Question

I'm looking for a subversion web client ala SVN::Web but with a very specific feature I've always thought would be quite useful.

What I want is the ability to find which revision was responsible for a certain line (or lines) in a text file. A way to do this via the web would be fantastic.

Anybody know of such a tool?

Was it helpful?

Solution

We use Warehouse, and are quite happy with it. It's written in Ruby on Rails, so if you're well versed in that, you're far ahead of the game. They also just went open source.

OTHER TIPS

I use WebSVN, you can use svn blame from there, and you see who and when added or modified each line of code in a file...

Edit: Here are a pair of screenshots, so you can get an idea:

1, 2

Trac can do this for you. When you view a file, you have an annotate option at the top of the page, which will use ajax to load a bar down the left of the file source, giving the revision numbers for each line (or block, if a block was edited in one commit)

It'd be nice to see something that had a revision history for each line though.

The SVN::Web interface gives you access to the svn blame annotation(s) on files.

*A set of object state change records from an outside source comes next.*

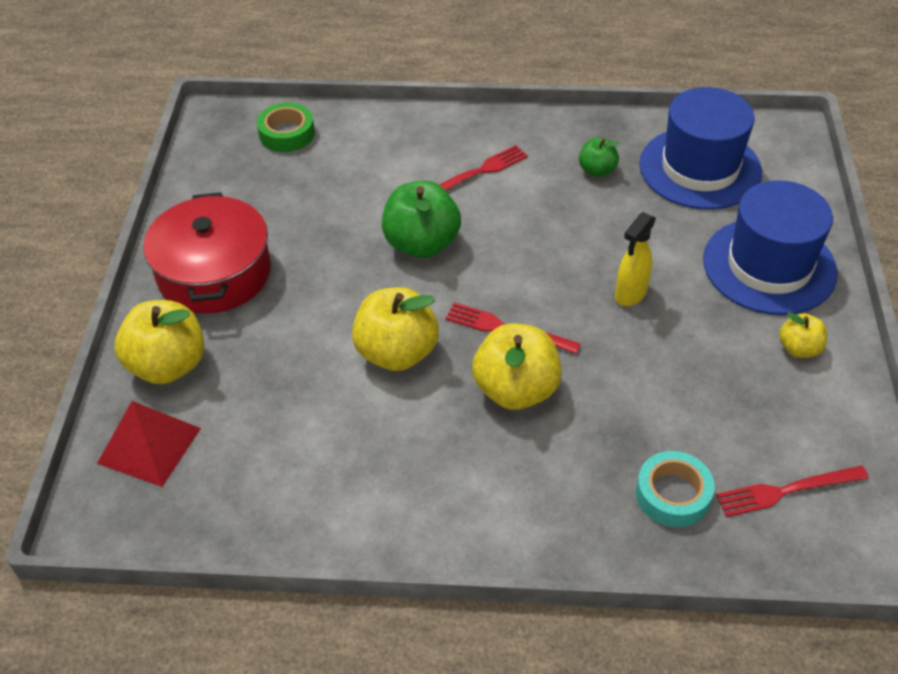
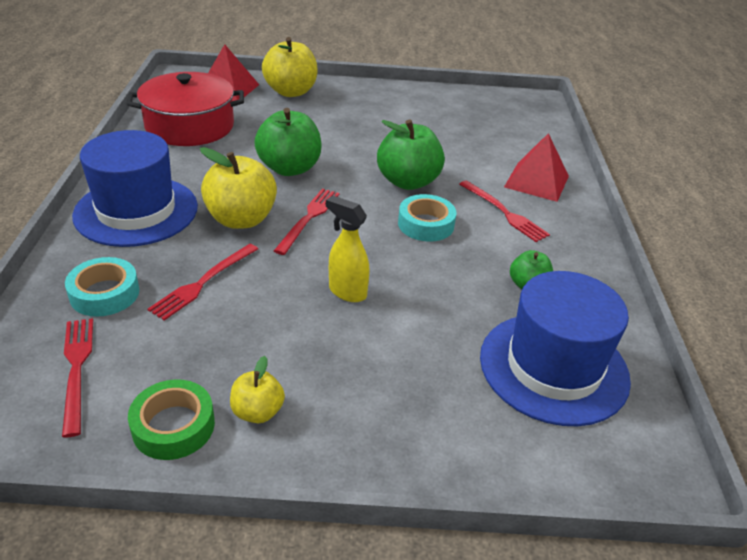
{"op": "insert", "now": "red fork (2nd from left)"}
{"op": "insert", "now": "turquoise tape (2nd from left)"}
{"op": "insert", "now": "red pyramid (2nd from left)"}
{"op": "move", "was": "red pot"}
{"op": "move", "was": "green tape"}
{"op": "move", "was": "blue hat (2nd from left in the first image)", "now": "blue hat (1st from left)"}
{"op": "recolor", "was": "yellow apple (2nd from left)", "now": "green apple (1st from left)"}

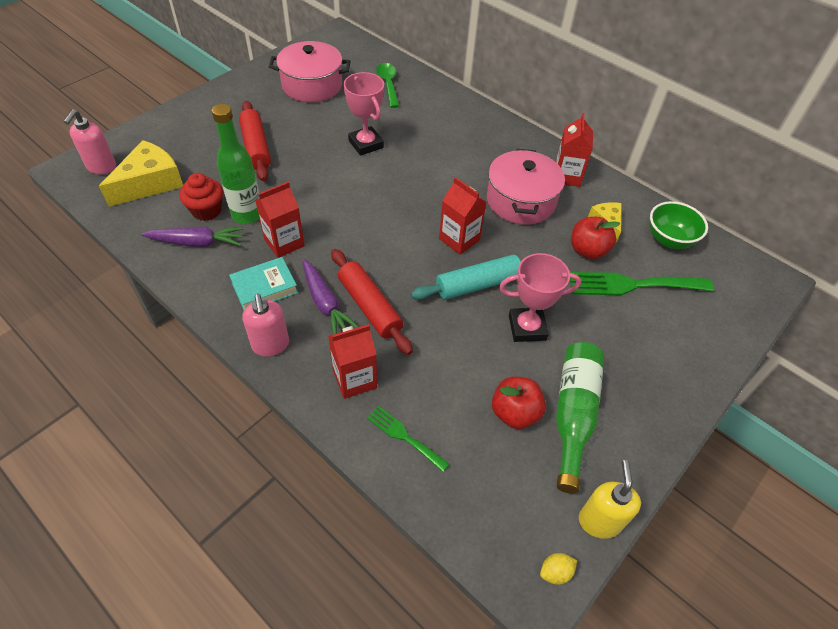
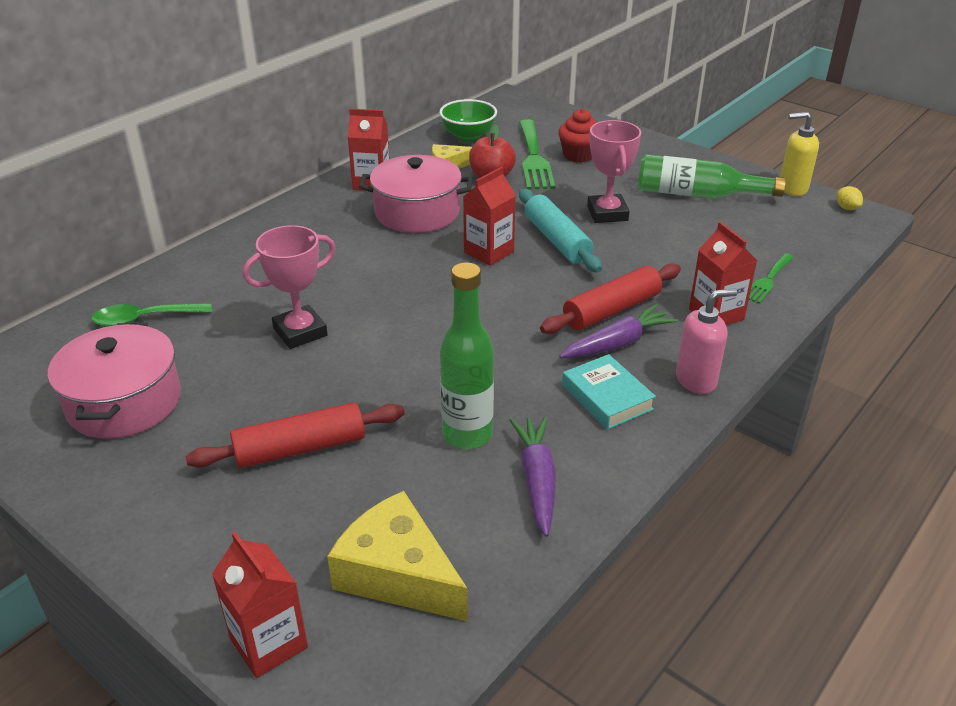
{"op": "delete", "was": "pink soap dispenser (1st from left)"}
{"op": "delete", "was": "red apple (1st from left)"}
{"op": "move", "was": "red cupcake"}
{"op": "move", "was": "red carton (1st from left)"}

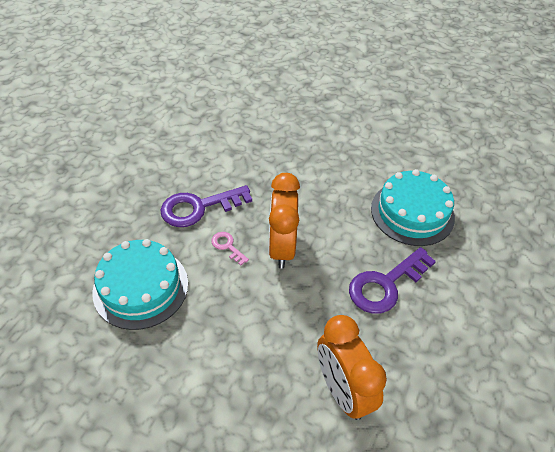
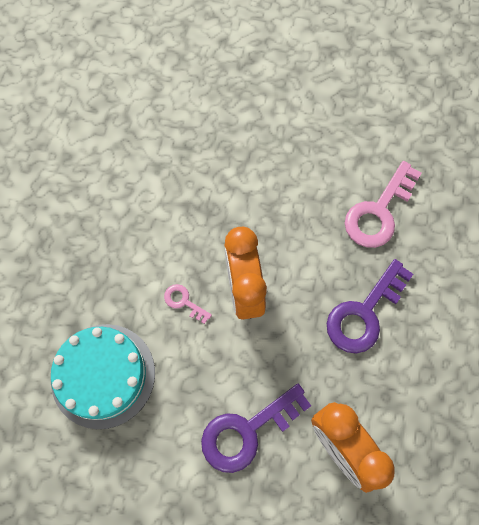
{"op": "move", "was": "purple key (1st from left)"}
{"op": "replace", "was": "turquoise cake (2nd from left)", "now": "pink key (2nd from left)"}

When you're viewing a specific file, you should see "Blame/Annotate" as one of the links in the upper left. When you click on it, you have a much more-marked-up rendition of the file, with blocks in alternating colors. These delinate where contiguous blocks belonging to a given rev start and end. To the left are the user-names of the users whose commits were responsible for a given block, and to the left of that a linked number indicating the revision that the particular block stems from. Clicking on the link will take you to the revision-view page, that lists all the files changed in that revision, along with color-coded diffs of the files/changes themselves.

Tortoise SVN also supports the 'blame' feature.

I thought that SVN had the 'blame' function that could do something similar to that. I am taking a stab in the dark though. Hold on while I take a quick look through the interwebs.

You bet. Check this out. (I use subclipse btw)

This implies that most web SVN interfaces will have this feature because it is not anything really special.